TEXT SHOWN
A review by mlindner
The Myth of the Eternal Return by Mircea Eliade

4.0

See original review here: http://marklindner.info/blog/2012/01/28/eliade-the-myth-of-the-eternal-return/


This is the 5th book that I have read for My Two-Thirds Book Challenge.

I stated at the end of my review of Campbell’s The Hero with a Thousand Faces that I hoped that this might be a good follow-up book to Campbell and I have to say that I think it was. It is certainly a different project than Campbell’s but it dovetails nicely.

Contents:

Introduction to the 2005 Edition by Jonathan Z. Smith
Foreword
Preface
Chap. 1: Archetypes and Repetition
§ The Problem
§ Celestial Archetypes of Territories, Temples, and Cities
§ The Symbolism of the Center
§ Repetition of the Cosmogony
§ Divine Models of Rituals
§ Archetypes of Profane Activities
§ Myths and History
Chap. 2: The Regeneration of Time
§ Year, New Year, Cosmogony
§ Periodicity of the Creation
§ Continuous Regeneration of Time
Chap. 3: Misfortune and History
§ Normality of Suffering
§ History Regarded as Theophany
§ Cosmic Cycles and History
§ Destiny and History
Ch. 4: The Terror of History
§ Survival of the Myth of Eternal Return
§ The Difficulties of Historicism
§ Freedom and History
§ Despair or Faith
Bibliography
Index
This is a fairly complicated book but I found it in no way tiresome to read, as I often did Campbell. Is it more “true” than Campbell? I don’t think we can ever know that but most of it is certainly plausible. My biggest concern, as it is in many areas, is can we really get into the head of archaic man? So many things were so different then than how they are, or have been for a good while, for any of us that can read (or could have written) this book.

The gist is a comparison of how primitive or archaic humans viewed history versus how historical man views history. For archaic human, Eliade claims, everything that mattered—that had meaning—was a repeat of an archetype of some previous event or action in ‘primordial’ time, and that these things were endlessly repeated as the world was, in fact, repeatedly re-created anew.

“The essential theme of my investigation bears on the image of himself formed by the man of the archaic societies and on the place he assumes in the Cosmos. The chief difference between the man of the archaic and traditional societies and the man of the modern societies with their strong imprint of Judaeo-Christianity lies in the fact that the former feels himself indissolubly connected with the Cosmos, whereas the latter insists that he is connected only with History. …” xxvii-xxviii

“The reader will remember that they [traditional civilizations] defended themselves against it [history], either by periodically abolishing it through repetition of the cosmogony and a periodic regeneration of time or by giving historical events a metahistorical meaning, a meaning that was not only consoling but was above all coherent, that is, capable of being fitted into a well-consolidated system in which the cosmos and man’s existence had each its raison d’être.” 142

The Hebrews, with their faith in Yahweh and their interpretation of events being a manifestation of His will, gave us ‘history.’ This view evolves over time, eventually leading to historicism.

“Thus, for the first time, the [Hebrew] prophets placed a value on history, succeeded in transcending the traditional vision of the cycle (the conception that ensure all things will be repeated forever), and discovered a one-way time. This discovery was not to be immediately and fully accepted by the consciousness of the entire Jewish people, and the ancient conceptions were still long to survive.” 104

“It may, then, be said with truth that the Hebrews were the first to discover the meaning of history as the epiphany of God, and this conception, as we should expect, was taken up and amplified by Christianity.

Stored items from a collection
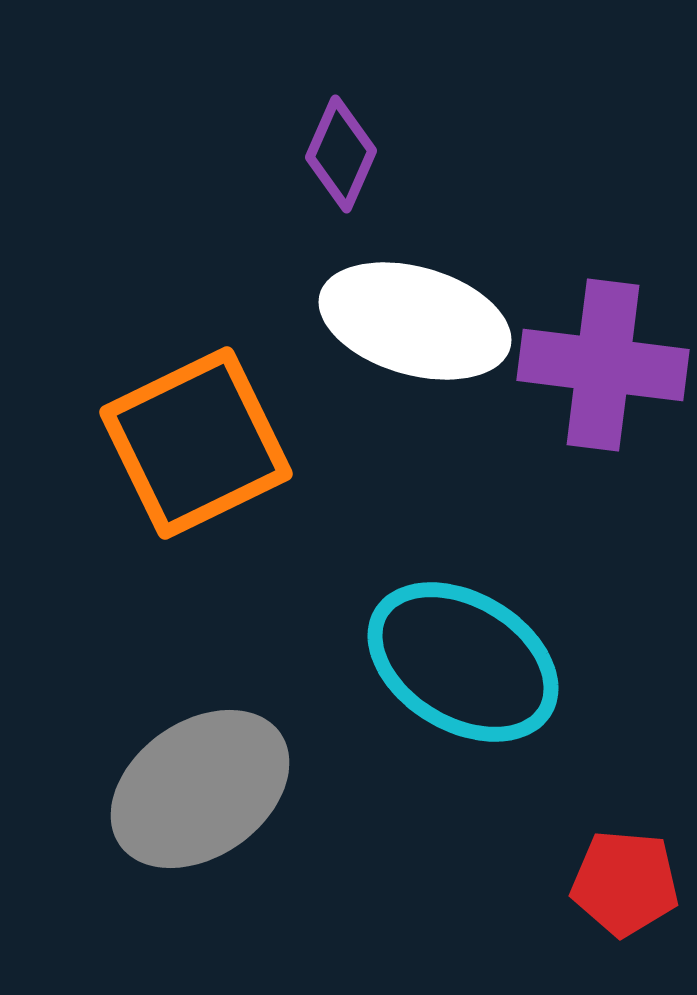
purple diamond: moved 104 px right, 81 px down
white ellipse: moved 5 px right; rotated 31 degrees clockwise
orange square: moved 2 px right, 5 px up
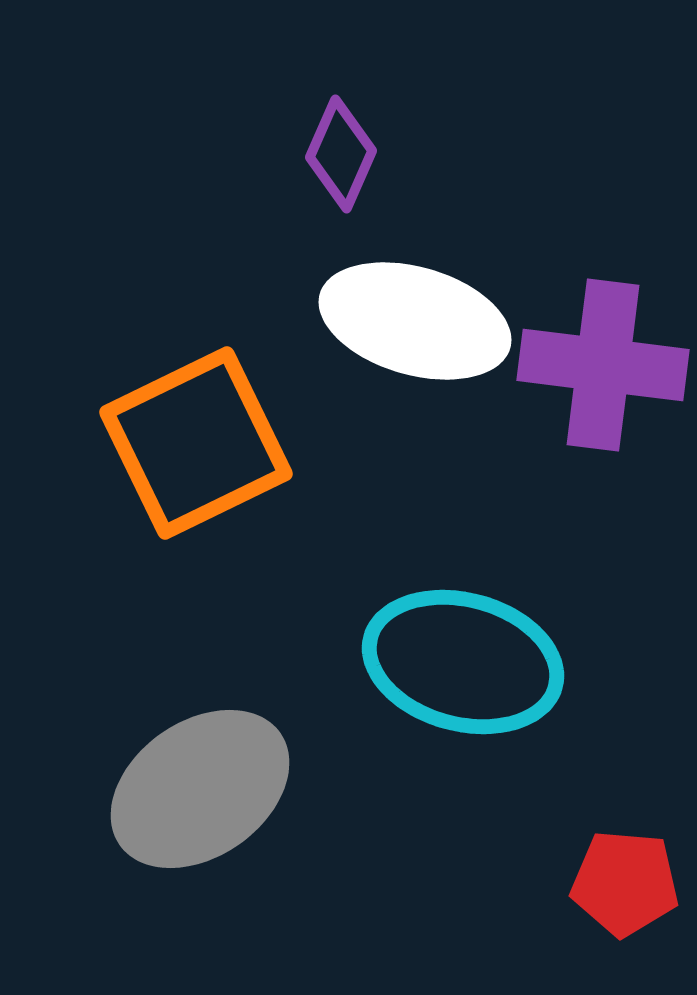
cyan ellipse: rotated 16 degrees counterclockwise
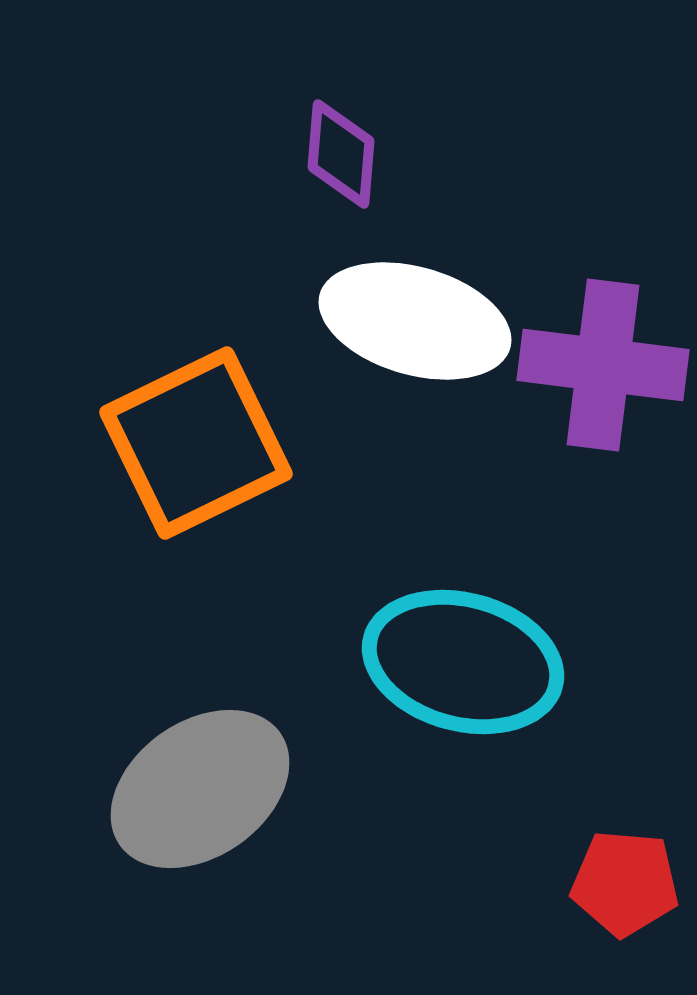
purple diamond: rotated 19 degrees counterclockwise
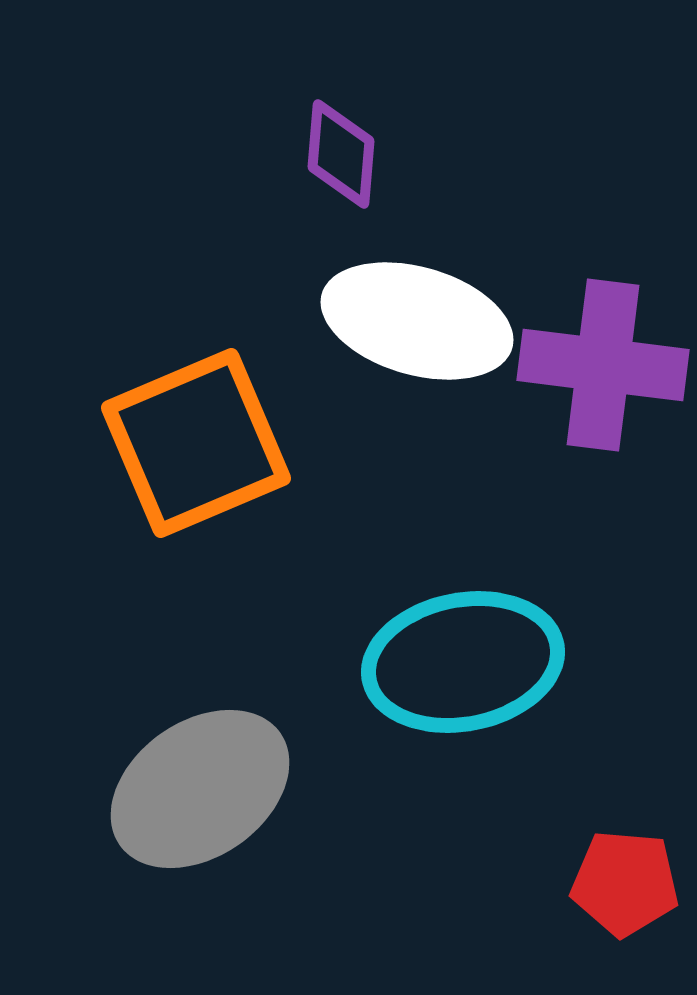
white ellipse: moved 2 px right
orange square: rotated 3 degrees clockwise
cyan ellipse: rotated 26 degrees counterclockwise
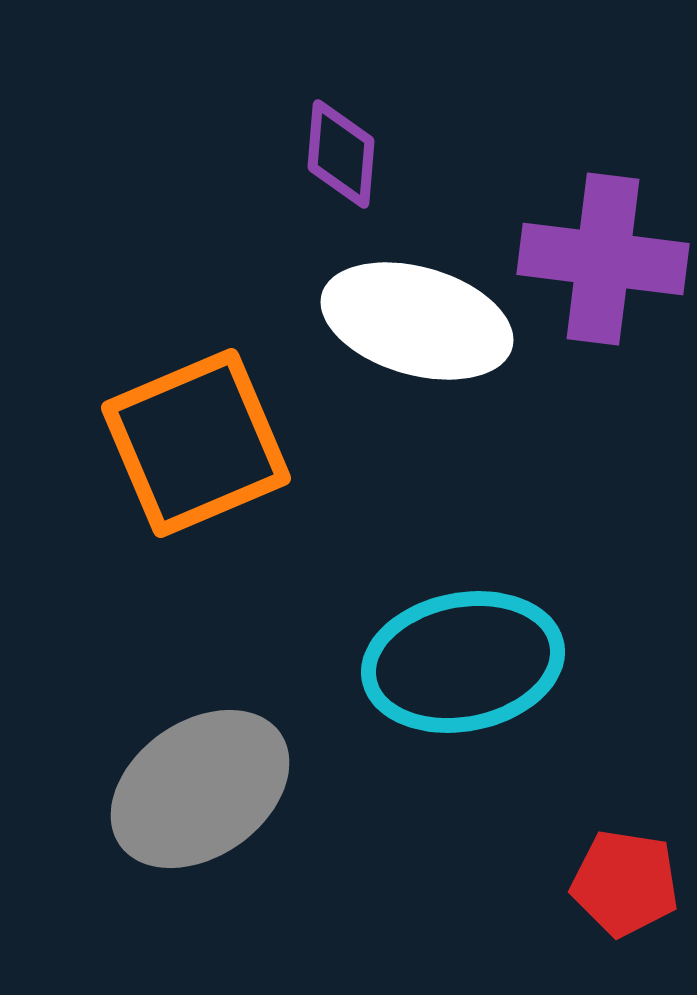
purple cross: moved 106 px up
red pentagon: rotated 4 degrees clockwise
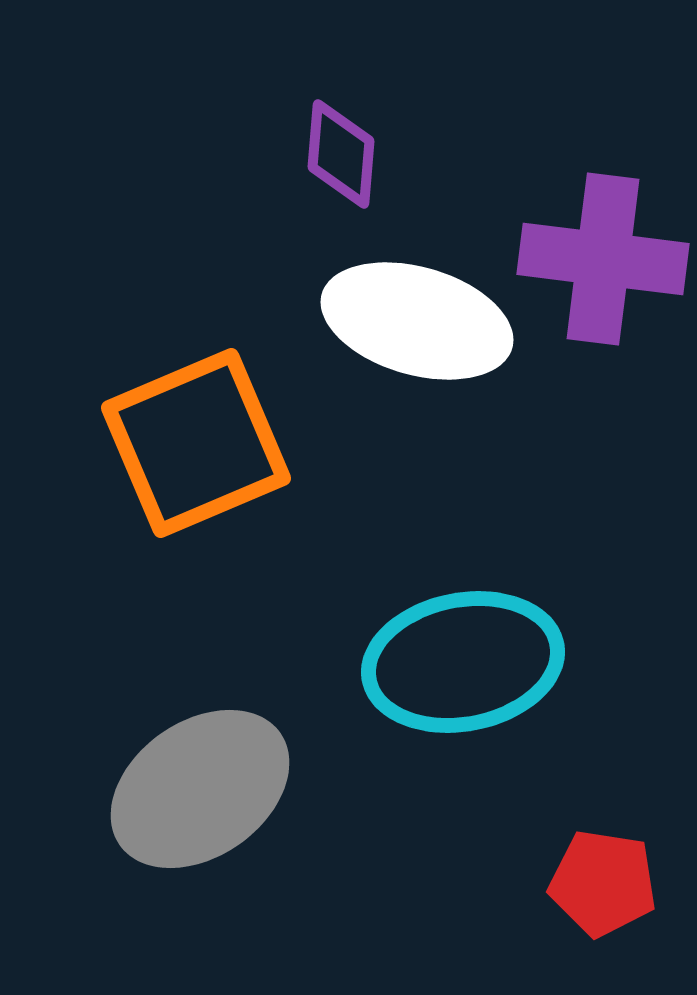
red pentagon: moved 22 px left
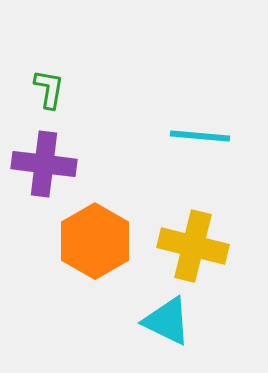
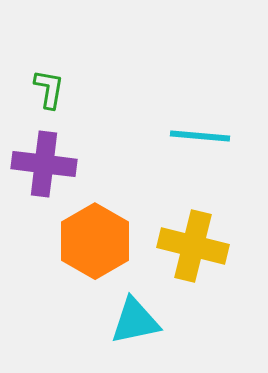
cyan triangle: moved 32 px left; rotated 38 degrees counterclockwise
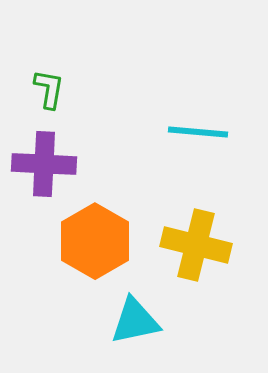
cyan line: moved 2 px left, 4 px up
purple cross: rotated 4 degrees counterclockwise
yellow cross: moved 3 px right, 1 px up
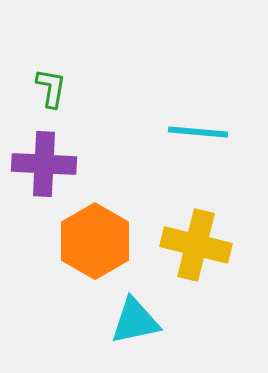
green L-shape: moved 2 px right, 1 px up
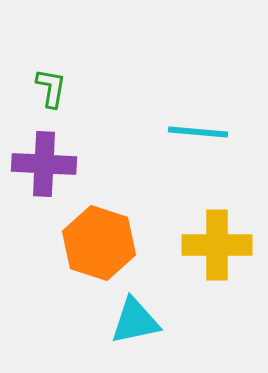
orange hexagon: moved 4 px right, 2 px down; rotated 12 degrees counterclockwise
yellow cross: moved 21 px right; rotated 14 degrees counterclockwise
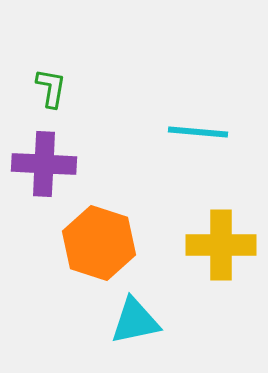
yellow cross: moved 4 px right
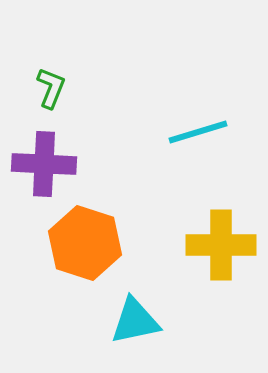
green L-shape: rotated 12 degrees clockwise
cyan line: rotated 22 degrees counterclockwise
orange hexagon: moved 14 px left
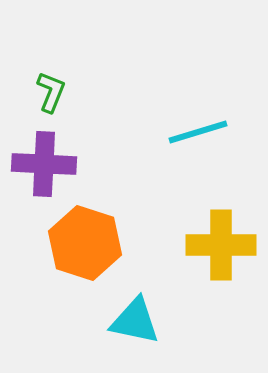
green L-shape: moved 4 px down
cyan triangle: rotated 24 degrees clockwise
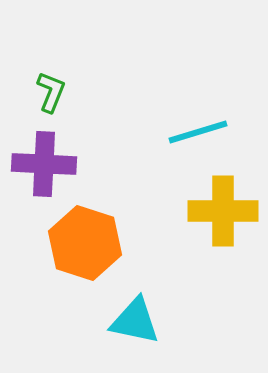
yellow cross: moved 2 px right, 34 px up
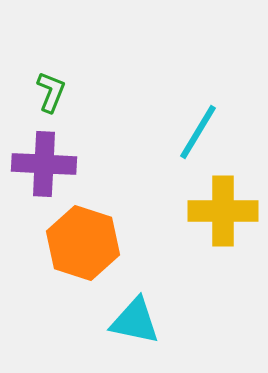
cyan line: rotated 42 degrees counterclockwise
orange hexagon: moved 2 px left
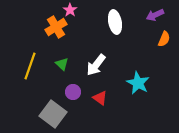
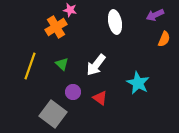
pink star: rotated 24 degrees counterclockwise
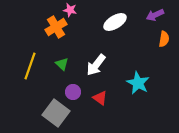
white ellipse: rotated 70 degrees clockwise
orange semicircle: rotated 14 degrees counterclockwise
gray square: moved 3 px right, 1 px up
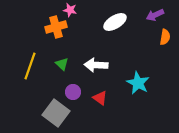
orange cross: rotated 15 degrees clockwise
orange semicircle: moved 1 px right, 2 px up
white arrow: rotated 55 degrees clockwise
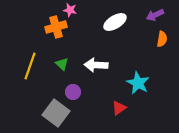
orange semicircle: moved 3 px left, 2 px down
red triangle: moved 19 px right, 10 px down; rotated 49 degrees clockwise
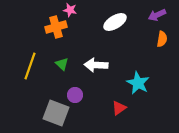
purple arrow: moved 2 px right
purple circle: moved 2 px right, 3 px down
gray square: rotated 16 degrees counterclockwise
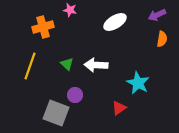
orange cross: moved 13 px left
green triangle: moved 5 px right
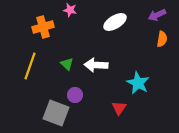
red triangle: rotated 21 degrees counterclockwise
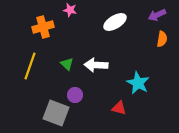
red triangle: rotated 49 degrees counterclockwise
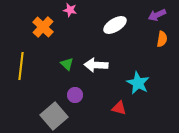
white ellipse: moved 3 px down
orange cross: rotated 30 degrees counterclockwise
yellow line: moved 9 px left; rotated 12 degrees counterclockwise
gray square: moved 2 px left, 3 px down; rotated 28 degrees clockwise
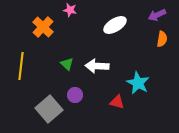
white arrow: moved 1 px right, 1 px down
red triangle: moved 2 px left, 6 px up
gray square: moved 5 px left, 7 px up
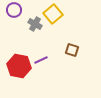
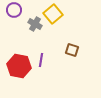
purple line: rotated 56 degrees counterclockwise
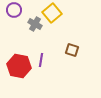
yellow square: moved 1 px left, 1 px up
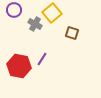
brown square: moved 17 px up
purple line: moved 1 px right, 1 px up; rotated 24 degrees clockwise
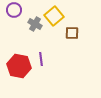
yellow square: moved 2 px right, 3 px down
brown square: rotated 16 degrees counterclockwise
purple line: moved 1 px left; rotated 40 degrees counterclockwise
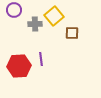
gray cross: rotated 32 degrees counterclockwise
red hexagon: rotated 15 degrees counterclockwise
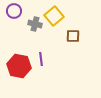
purple circle: moved 1 px down
gray cross: rotated 16 degrees clockwise
brown square: moved 1 px right, 3 px down
red hexagon: rotated 15 degrees clockwise
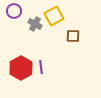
yellow square: rotated 12 degrees clockwise
gray cross: rotated 16 degrees clockwise
purple line: moved 8 px down
red hexagon: moved 2 px right, 2 px down; rotated 20 degrees clockwise
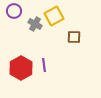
brown square: moved 1 px right, 1 px down
purple line: moved 3 px right, 2 px up
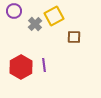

TASK SET
1. Which chapter titles does the review of The Myth of the Eternal Return list?
2. Can you copy the records from the line with "white ellipse: moved 3 px down" up to and including the final line of the records, leaving the pictures out?

TASK RESPONSES
1.
Archetypes and Repetition
The Regeneration of Time
Misfortune and History
The Terror of History

2.
white ellipse: moved 3 px down
orange cross: rotated 30 degrees counterclockwise
yellow line: moved 9 px left; rotated 12 degrees counterclockwise
gray square: moved 2 px left, 3 px down; rotated 28 degrees clockwise
white arrow: moved 1 px right, 1 px down
red triangle: moved 2 px left, 6 px up
gray square: moved 5 px left, 7 px up
purple line: rotated 56 degrees counterclockwise
yellow square: moved 1 px left, 1 px up
brown square: moved 17 px up
purple line: moved 1 px right, 1 px up; rotated 24 degrees clockwise
yellow square: moved 2 px right, 3 px down
brown square: rotated 16 degrees counterclockwise
purple line: moved 1 px left; rotated 40 degrees counterclockwise
gray cross: rotated 32 degrees counterclockwise
red hexagon: rotated 15 degrees counterclockwise
purple circle: moved 1 px down
gray cross: rotated 16 degrees clockwise
brown square: moved 1 px right, 3 px down
red hexagon: rotated 15 degrees clockwise
yellow square: rotated 12 degrees clockwise
gray cross: rotated 16 degrees clockwise
purple line: moved 8 px down
red hexagon: moved 2 px right, 2 px down; rotated 20 degrees clockwise
brown square: moved 1 px right, 1 px down
purple line: moved 3 px right, 2 px up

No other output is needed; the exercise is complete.